Sexy scenes aside, many objected to the unapologetic violence and lawlessness in the “Grand Theft Auto” games. Anti-game crusader and attorney Jack Thompson initiated several lawsuits against Rockstar owners Take-Two Interactive, saying that the games trained players how to commit real-life murders. Some of the lawsuits have been dropped, some are still pending.
But fans of the games, like Andrew Monasterio, a 20-year-old gamer from Bartlett, Tenn., scoff at such claims.
“If someone enjoys killing innocent people in a video game all day, there was probably something wrong with him long before the game came out,” he wrote in an e-mail.
Still, there’s little doubt that all this “negative” attention has helped add to the bad-boy allure of the franchise — and its creators, Rockstar Games. Even people who’ve never played a video game in their lives have heard of “Grand Theft Auto,” says Sam Kennedy, editorial director of game site 1up.com.

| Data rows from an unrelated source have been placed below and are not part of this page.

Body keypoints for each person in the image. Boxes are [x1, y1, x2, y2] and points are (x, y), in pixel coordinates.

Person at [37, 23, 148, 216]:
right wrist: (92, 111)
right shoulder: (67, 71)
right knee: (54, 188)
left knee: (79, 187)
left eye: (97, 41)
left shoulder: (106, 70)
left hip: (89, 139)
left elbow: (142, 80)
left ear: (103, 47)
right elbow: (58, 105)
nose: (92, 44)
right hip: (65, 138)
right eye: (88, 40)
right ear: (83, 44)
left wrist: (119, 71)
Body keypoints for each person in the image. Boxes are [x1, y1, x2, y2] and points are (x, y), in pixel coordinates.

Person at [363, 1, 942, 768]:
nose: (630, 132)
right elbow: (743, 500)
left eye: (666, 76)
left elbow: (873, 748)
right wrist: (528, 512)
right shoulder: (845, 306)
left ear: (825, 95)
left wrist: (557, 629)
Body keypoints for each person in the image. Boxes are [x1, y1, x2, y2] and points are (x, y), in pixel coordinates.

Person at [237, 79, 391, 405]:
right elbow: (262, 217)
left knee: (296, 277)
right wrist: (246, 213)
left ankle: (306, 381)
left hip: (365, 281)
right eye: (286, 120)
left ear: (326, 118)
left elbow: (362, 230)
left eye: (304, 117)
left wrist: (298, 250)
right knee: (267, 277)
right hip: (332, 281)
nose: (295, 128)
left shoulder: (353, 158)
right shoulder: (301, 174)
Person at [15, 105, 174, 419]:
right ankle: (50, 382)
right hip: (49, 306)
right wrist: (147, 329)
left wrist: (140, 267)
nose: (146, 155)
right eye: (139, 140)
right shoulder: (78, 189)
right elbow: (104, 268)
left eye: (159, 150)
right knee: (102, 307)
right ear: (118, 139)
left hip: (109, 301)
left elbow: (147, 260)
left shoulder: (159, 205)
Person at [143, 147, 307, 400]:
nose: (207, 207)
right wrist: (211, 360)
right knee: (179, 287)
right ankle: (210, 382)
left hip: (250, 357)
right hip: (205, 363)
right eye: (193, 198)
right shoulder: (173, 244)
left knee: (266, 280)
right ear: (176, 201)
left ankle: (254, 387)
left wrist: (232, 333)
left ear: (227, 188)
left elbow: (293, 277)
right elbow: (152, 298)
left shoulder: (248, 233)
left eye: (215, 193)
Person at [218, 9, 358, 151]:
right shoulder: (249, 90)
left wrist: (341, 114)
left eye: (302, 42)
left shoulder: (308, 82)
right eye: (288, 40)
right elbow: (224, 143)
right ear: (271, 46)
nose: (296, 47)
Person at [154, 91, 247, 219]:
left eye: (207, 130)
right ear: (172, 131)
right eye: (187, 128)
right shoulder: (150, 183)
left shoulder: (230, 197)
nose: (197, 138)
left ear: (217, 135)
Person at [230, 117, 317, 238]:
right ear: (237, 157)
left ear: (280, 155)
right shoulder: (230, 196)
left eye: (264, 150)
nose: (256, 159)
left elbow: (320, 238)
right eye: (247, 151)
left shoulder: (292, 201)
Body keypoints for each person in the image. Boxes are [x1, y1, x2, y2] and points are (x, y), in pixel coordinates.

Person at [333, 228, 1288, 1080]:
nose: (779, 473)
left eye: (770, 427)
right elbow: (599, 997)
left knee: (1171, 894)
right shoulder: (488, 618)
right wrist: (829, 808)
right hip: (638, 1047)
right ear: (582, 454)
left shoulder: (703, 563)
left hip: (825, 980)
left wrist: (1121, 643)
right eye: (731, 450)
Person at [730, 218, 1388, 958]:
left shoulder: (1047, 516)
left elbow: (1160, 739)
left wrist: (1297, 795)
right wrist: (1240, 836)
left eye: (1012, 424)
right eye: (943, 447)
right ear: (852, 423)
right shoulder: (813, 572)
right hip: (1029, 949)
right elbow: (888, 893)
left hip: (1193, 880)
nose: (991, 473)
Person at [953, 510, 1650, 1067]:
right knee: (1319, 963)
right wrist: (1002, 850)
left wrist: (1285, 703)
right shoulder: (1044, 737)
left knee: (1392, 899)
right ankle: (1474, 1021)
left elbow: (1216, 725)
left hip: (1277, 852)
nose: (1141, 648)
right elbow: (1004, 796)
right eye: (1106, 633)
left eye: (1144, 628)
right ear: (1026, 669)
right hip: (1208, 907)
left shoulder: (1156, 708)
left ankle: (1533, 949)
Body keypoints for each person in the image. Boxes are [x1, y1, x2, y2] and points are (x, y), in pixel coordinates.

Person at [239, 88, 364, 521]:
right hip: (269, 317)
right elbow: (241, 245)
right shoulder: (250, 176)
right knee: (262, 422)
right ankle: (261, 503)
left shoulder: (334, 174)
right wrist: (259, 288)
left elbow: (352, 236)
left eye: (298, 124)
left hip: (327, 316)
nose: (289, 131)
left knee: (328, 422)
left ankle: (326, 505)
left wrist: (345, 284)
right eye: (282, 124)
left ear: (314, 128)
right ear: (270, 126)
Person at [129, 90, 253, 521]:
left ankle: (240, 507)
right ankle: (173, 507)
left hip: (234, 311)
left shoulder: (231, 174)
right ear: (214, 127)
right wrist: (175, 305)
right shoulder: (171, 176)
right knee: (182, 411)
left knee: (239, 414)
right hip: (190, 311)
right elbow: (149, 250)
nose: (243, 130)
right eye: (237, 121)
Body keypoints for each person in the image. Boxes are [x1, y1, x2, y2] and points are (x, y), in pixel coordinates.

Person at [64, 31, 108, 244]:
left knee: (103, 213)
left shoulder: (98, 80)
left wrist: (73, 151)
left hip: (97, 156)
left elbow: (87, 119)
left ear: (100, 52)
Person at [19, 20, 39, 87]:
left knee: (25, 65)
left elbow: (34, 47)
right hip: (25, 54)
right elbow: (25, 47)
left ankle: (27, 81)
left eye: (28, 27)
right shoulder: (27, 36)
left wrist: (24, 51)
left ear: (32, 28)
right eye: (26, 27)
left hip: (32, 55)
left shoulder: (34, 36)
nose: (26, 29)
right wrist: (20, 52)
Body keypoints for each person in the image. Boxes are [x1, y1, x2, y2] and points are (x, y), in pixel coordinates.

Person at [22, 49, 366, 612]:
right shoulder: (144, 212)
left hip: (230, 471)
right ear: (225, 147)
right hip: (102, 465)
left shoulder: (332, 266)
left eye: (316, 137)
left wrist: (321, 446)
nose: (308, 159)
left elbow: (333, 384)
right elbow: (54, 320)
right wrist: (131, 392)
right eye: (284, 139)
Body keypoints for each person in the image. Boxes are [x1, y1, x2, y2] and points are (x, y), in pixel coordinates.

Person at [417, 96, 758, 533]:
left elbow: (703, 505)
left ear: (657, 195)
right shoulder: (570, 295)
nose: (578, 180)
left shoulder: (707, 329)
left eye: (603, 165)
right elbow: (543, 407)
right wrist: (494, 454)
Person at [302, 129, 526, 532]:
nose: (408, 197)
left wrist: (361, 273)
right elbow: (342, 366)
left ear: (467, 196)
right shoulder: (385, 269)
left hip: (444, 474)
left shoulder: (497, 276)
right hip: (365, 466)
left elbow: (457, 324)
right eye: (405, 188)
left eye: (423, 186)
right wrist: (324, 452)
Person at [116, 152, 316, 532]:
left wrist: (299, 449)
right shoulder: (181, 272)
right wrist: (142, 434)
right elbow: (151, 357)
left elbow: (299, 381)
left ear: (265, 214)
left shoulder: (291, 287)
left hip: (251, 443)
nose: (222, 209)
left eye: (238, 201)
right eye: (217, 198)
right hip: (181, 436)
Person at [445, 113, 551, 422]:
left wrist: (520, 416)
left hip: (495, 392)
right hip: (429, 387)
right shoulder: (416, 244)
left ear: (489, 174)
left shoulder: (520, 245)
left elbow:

“They know of the game and that’s been a benefit to the game’s popularity,” he says. “But I think the reason why it’s been popular among gamers is because it’s a very good game.”
“GTA” games are known for their deep, well-developed stories and hip, wry writing. The characters are complex, the environments are spot-on, the game soundtracks are germane to the time and place. I have fond memories of running red lights to Gary Numan’s “Cars” while playing “Grand Theft Auto: Vice City,” which was set in a city that resembled a 1980s-era Miami.
Seattle gamer Slinger loves how much creativity and care goes in to making each of the “Grand Theft Auto” games, where the next is better than the last.
“You can tell how much fun (Rockstar) had making it,” he says. “They’re obviously just barely grown up grown-ups who are sitting around the playground and thinking up the most-fun things that they can cram into this game.”
This creativity has translated into big sales. Take-Two says that the series has sold approximately 70 million copies since its inception. The last iteration, “San Andreas,” (the one with the sex scene) was the biggest yet, selling over 20 million copies since its release in 2004.
Industry watchers expect “GTA IV” to have similar legs. Analysts predict that the game will sell 9 million copies in its first few months, and up to 13 million by year’s end.
Slinger is one of the faithful — although he’s not in front of a console today. He’s on Maui with his wife — and says he almost considered trying to move his vacation around to account for the release of “GTA IV.” (I’m happy to report that he came to his senses.)
Still, he’s planning on tacking on a few extra vacation days after he returns so that he can catch up with his co-worker, who will be playing nearly non-stop in his absence.
“He’s going to be, like, a ‘GTA’ pro by the time I get back into town, and I just can’t have that,” says Slinger. “I just can’t have that.”